平時她的眼神就像住在了程浩身上似的,一天二十四小時,有一半的時間落在那孫子身上。

陳欽要不是知道琳達不好姐弟戀那一口,他都差點要以為琳達是瞎眼瞧上了程浩。

陳欽的小舅舅是北城電視臺的副臺長。

老傢伙平時很不好忽悠,這次陳欽讓他幫忙把自己搞過來,不但花了一個古董茶壺,甚至還犧牲色相,跟他老婆的小侄女吃了一頓飯。

如今自己好不容易過來,琳達對他的態度卻是這樣冷冷淡淡,陳欽心裡實在氣急,有時看向程浩和沈倩的眼神,就忍不住帶了點憤憤不平的怨氣。

沈倩可不管他這些。

她如今漸漸得到了孩子們的響應,開始像花孔雀一般,越發嘚瑟抖落了起來,每天都充滿了幹勁,一起床就把自己那十八般武藝擺出來,一一表演給孩子們聽。

孩子們到底還是孩子,隨著「花孔雀」這一陣起舞,終於被晃迷了眼,從最開始的陌生防備,到慢慢接受,甚至空閒之餘,都有人跟沈倩談起了自己家裡的事來。

沈倩在這群孩子裡頭髮現了一個唱歌的好苗子。

小姑娘長得挺可愛,雖然皮膚有些黑,但眼睛很亮,乍一看,跟她家胖墩兒似的,十分乖巧可愛。

也是有些想自己的兒子了,沈倩下了課,時常就會給小女孩兒開一開小灶,培養培養她的樂感,還想著,自己以後回了北城,也能繼續資助她學習音樂。

可沒想小女孩兒家裡條件不大好,上頭一個哥哥,下面一個弟弟,十歲大的人,到了下課的時候,竟然被家裡爺爺奶奶要求回家去做飯。

爺爺奶奶是沒上過學的人,也向來不顧及節目組,見小女孩放學後回家的時間越來越晚,找了個日子便來學校堵人。

沈倩客客氣氣地告訴他們,自己瞧上了小女孩兒的天賦,想讓她跟自己學一學琴,接觸一些樂理知識。

哪知這倆老人張嘴就管沈倩要報酬,說是小女孩兒不能回家做飯,陪她在這裡學什麼狗屁音樂,就得付錢。

沈倩都差點被他們氣樂了,轉身往教室裡走。

老兩口這下又不幹了,開始撒潑,喊著這兒胳膊疼,那兒腰腿痛,彷彿沒了這個孫女回去做飯,他們一整個家裡的人就要活不下去。

沈倩惱了,第二天立馬讓琳達去市裡買了一把二胡放在自己的房內。

節目組的人一開始還以為沈倩這是要送給老兩口,打算走感化他們的路線。

可沒想,第二天爺爺奶奶過來找小姑娘的時候,沈倩壓根沒提,一臉沉著,拿出二胡,一邊拉《二泉映月》,一邊就開始在嘴裡編造起自己悲慘的身世來。

爺爺奶奶說自己胳膊疼,沈倩就哭訴自己孤獨的童年沒人陪。

爺爺奶奶說家裡沒人做飯,沈倩就哭訴自己心衰三高低血糖,一到晚上看見燈光就發慌。

最後爺爺奶奶苦於文采和胡說八道的造詣,終於在比慘途中敗下陣來,說著一口方言,推搡著往回走去。

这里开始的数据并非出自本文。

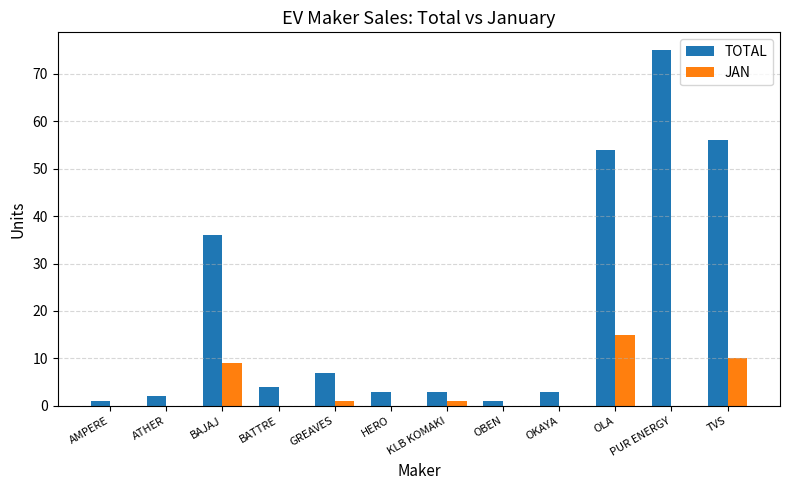

What is the highest value of the TOTAL series?

75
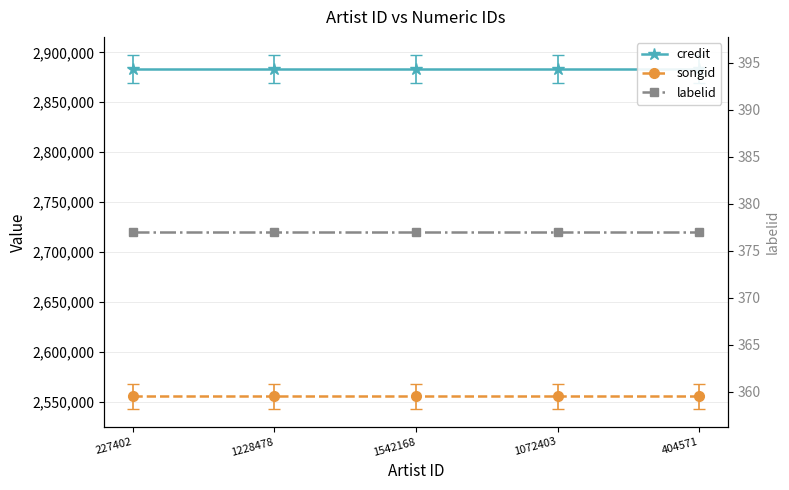

Between 1072403 and 404571, which series saw the biggest shift?

credit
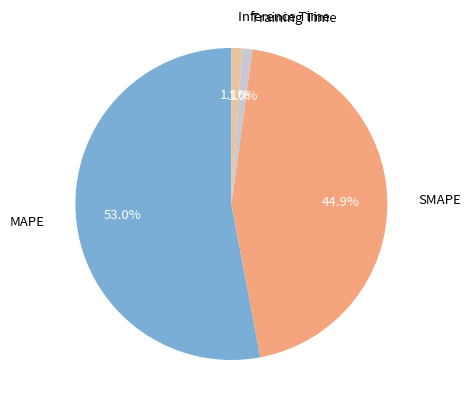

To the nearest percent, what percentage of the pie is SMAPE?

45%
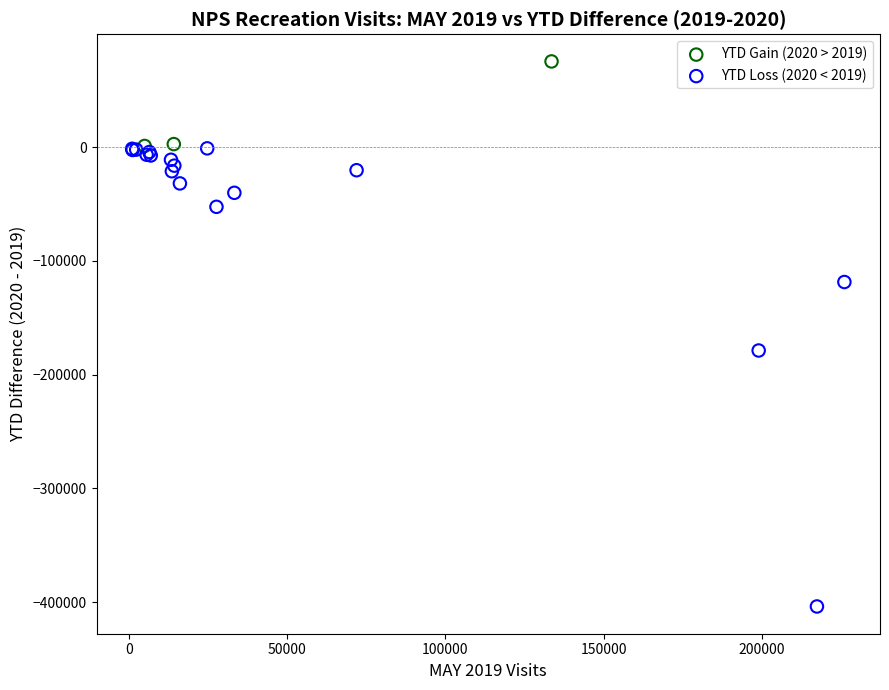

Which series contains the highest Y value?

YTD Gain (2020 > 2019)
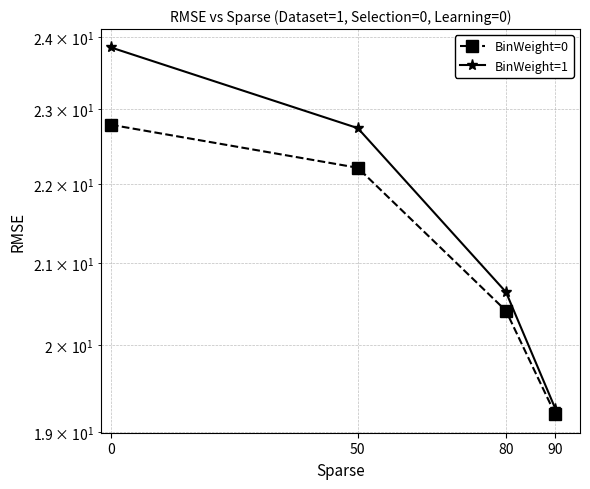

Rank the series by their average value, from highest to lowest.

BinWeight=1, BinWeight=0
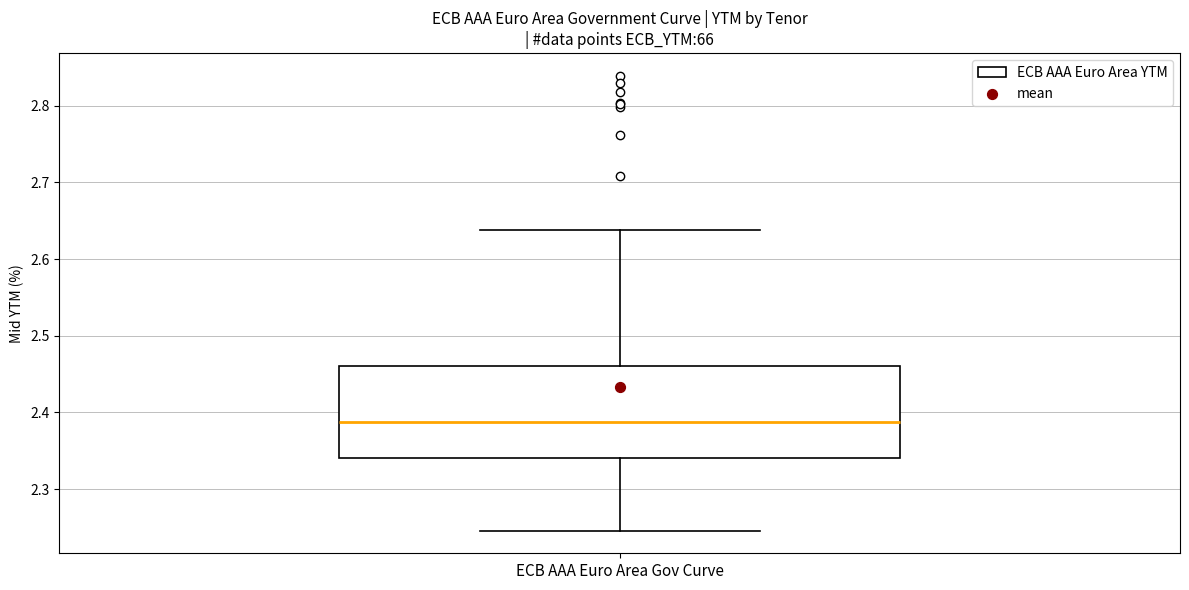

Read this box plot against the y-axis: the position of the median line, the range covered by the box, and the ends of both whiskers. The values are not printed on the chart, so give them approximately, as read against the axis.

median 2.39, box 2.34 to 2.46, whiskers 2.25 to 2.64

節目組的跟拍導演小元此時湊過來,也忍不住小心翼翼地問了:「沈老師,您童年真這麼可憐啊?我聽得都要哭了。」

沈倩咧嘴一樂,拍著自己的二胡回答:「是嗎,你要想聽,我還能給你慘二十塊的。」

小元眼裡的同情立馬一收,感覺自己受到了欺騙:「那您心衰三高低血糖,到晚上看見燈光就發慌?」

沈倩「哎」上一聲,一臉高深莫測地回答:「你晚上站路中間死盯著頭頂上的燈,你看你也慌。」

小元捂著自己的胸口,覺得他可能要哭了。

第二天,沈倩給小女孩辦理了住校手續,正巧碰著週末,帶上大草帽,就組織了學校裡的孩子一起進山採野菜。

一群大大小小的孩子,一人腰上別一個竹簍,一路走著山路一路唱山歌,鏡頭那麼遠遠的一照,特別和諧、井然有序。

山歌是沈倩前兩天跟當地一個阿嬤學的,據說這裡的孩子打小就會。

阿嬤倒是一點兒沒說謊。

沈倩走在前面,剛剛起著調子唱了幾句,後面那一串小蘿蔔頭,立馬就也跟著唱了起來。

於是一時間,整個山谷裡都回蕩起了沈倩清亮的歌聲,還有孩子們附和起來的哼唱和大笑。

節目組的導演覺得沈倩可真是個大寶貝。

這姑娘不按套路來,劇本里寫好的東西都不如她臨時起意的東西有看頭。

所以節目到了後半程,導演便有意無意的開始以沈倩為重點進行拍攝,劉巧君對此沒有表現出任何異議。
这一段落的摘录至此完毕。